Timer#

class TimerSession#

RAII timer session for automatic cleanup.

Automatically stops timing when session goes out of scope.

Public Functions

inline TimerSession(std::function<void()> onEnd)#

Construct active session with callback.

Parameters:

onEnd – Callback to execute on destruction

inline TimerSession(std::nullptr_t)#

Construct inactive session.

inline ~TimerSession()#

Destructor - executes callback if active.

TimerSession(TimerSession const&) = delete#

Deleted copy constructor.

TimerSession &operator=(TimerSession const&) = delete#

Deleted copy assignment.

inline TimerSession(TimerSession &&other) noexcept#

Move constructor.

inline TimerSession &operator=(TimerSession &&other) noexcept#

Move assignment operator.

class Timer#

CUDA timer with RAII and deferred calculation.
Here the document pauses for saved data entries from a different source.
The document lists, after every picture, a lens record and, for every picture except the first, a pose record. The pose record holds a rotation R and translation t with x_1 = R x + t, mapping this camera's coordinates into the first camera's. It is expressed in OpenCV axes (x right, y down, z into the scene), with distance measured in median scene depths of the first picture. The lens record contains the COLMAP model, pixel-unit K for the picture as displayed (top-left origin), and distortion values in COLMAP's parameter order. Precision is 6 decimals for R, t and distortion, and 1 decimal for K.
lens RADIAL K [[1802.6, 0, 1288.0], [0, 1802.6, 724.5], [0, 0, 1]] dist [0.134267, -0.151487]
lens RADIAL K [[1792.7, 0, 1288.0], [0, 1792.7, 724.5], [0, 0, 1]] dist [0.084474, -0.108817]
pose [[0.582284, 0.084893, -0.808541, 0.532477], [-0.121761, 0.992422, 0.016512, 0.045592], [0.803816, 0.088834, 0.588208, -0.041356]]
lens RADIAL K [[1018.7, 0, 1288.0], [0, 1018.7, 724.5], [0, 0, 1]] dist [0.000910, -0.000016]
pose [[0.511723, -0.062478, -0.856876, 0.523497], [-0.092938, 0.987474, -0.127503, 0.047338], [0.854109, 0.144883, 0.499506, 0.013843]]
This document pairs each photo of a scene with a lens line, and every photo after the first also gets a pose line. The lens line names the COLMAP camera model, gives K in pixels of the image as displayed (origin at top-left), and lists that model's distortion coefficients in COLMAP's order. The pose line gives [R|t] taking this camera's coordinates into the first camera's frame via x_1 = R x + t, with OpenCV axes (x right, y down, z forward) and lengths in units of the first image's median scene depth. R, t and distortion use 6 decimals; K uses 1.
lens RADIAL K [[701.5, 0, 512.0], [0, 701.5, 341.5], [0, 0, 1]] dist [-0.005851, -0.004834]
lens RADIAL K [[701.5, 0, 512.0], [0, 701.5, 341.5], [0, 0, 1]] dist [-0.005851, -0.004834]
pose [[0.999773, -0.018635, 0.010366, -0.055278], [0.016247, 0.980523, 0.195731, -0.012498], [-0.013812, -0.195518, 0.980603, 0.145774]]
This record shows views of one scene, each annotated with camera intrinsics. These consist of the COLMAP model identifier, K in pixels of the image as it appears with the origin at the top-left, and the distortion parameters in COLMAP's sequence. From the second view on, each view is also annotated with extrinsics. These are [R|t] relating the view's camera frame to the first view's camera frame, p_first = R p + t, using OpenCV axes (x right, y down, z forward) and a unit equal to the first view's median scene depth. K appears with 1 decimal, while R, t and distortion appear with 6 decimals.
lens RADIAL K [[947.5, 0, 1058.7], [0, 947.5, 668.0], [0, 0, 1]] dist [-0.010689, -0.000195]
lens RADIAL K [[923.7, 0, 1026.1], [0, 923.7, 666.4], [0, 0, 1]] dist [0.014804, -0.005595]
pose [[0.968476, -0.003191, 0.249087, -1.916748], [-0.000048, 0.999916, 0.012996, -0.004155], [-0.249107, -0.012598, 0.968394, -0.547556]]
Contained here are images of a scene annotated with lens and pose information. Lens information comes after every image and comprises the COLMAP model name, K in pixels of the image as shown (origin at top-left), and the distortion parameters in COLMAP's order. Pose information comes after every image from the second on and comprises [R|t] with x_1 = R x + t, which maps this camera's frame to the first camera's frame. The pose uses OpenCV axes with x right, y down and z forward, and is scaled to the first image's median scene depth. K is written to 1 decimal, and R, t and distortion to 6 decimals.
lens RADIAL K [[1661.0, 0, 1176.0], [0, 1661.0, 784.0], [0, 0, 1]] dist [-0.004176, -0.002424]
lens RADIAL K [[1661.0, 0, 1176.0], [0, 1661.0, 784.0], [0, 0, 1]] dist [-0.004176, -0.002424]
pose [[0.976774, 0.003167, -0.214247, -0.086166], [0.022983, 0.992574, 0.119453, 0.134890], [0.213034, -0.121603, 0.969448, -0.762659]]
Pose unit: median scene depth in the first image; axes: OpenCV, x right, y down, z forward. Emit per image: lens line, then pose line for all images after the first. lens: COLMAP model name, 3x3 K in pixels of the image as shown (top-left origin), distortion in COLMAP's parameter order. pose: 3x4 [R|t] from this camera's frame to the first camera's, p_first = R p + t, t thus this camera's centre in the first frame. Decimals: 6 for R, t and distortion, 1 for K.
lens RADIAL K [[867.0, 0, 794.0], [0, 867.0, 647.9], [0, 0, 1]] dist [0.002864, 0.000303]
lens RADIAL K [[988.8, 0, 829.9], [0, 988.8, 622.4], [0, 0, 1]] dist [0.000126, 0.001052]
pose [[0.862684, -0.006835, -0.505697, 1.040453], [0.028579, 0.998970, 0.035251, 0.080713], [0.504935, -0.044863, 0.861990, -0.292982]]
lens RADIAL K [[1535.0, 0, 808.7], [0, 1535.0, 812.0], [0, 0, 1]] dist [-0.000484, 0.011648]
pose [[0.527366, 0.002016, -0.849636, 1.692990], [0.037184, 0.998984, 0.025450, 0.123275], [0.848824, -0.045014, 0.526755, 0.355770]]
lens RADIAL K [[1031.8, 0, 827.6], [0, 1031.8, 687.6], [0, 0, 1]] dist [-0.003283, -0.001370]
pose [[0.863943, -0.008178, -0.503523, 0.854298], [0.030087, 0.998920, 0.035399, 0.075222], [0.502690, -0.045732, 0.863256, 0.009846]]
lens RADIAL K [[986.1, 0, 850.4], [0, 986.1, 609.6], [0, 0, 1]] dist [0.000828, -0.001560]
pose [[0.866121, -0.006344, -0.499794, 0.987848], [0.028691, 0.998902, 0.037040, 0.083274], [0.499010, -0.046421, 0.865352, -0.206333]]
Provides stage-based timing using CUDA events with automatic cleanup.

Public Functions

Timer() = default#

Default constructor.

~Timer() = default#

Destructor.

void reset()#

Reset all timing data.

TimerSession startStage(
std::string const &stageId,
cudaStream_t stream
)#

Start timing a stage with automatic cleanup.

Parameters:
  • stageId – Stage identifier

  • stream – CUDA stream (default: 0)

Returns:

RAII session that stops timing on destruction

std::optional<StageTimingData> getTimingData(
std::string const &stageId
) const#

Get timing data for a stage.

Parameters:

stageId – Stage identifier

Returns:

Timing data if available, nullopt otherwise

std::unordered_map<std::string, StageTimingData> const &getAllTimingData(
) const#

Get all timing data.

Returns:

Map of stage IDs to timing data

struct TimerPair#

CUDA event pair for timing.

Lazy-initialized timer pair using CUDA events.

Public Functions

inline void initialize()#

Initialize CUDA events.

inline ~TimerPair()#

Destructor - destroys CUDA events.

TimerPair() = default#

Default constructor.

TimerPair(TimerPair const&) = delete#

Deleted copy constructor.

TimerPair &operator=(TimerPair const&) = delete#

Deleted copy assignment.

inline TimerPair(TimerPair &&other) noexcept#

Move constructor.

inline TimerPair &operator=(TimerPair &&other) noexcept#

Move assignment operator.

Public Members

cudaEvent_t gpuStart = {nullptr}#

Start event.

cudaEvent_t gpuEnd = {nullptr}#

End event.

bool hasStarted = {false}#

Whether timing has started.

bool isInitialized = {false}#

Whether events are initialized.

struct StageTimingData#

Stage timing data.

Stores raw timing measurements and calculates derived values on-demand.

Public Functions

inline void addTiming(float timeMs)#

Add timing measurement.

Parameters:

timeMs – Time in milliseconds

inline void reset()#

Reset all timing data.

inline float getTotalGpuTimeMs() const#

Calculate total GPU time.

Returns:

Total time in milliseconds

inline float getAverageTimeMs() const#

Calculate average time per run.

Returns:

Average time in milliseconds

inline int64_t getTotalRuns() const#

Get total number of runs.

Returns:

Run count

Public Members

std::vector<float> gpuTimesMs#

GPU time measurements in milliseconds.

bool trt_edgellm::getProfilingEnabled()#

Global profiling control flag When false, no profiling data (metrics or timing) will be recorded This is useful to exclude warmup runs from benchmark statistics

void trt_edgellm::setProfilingEnabled(bool enabled)#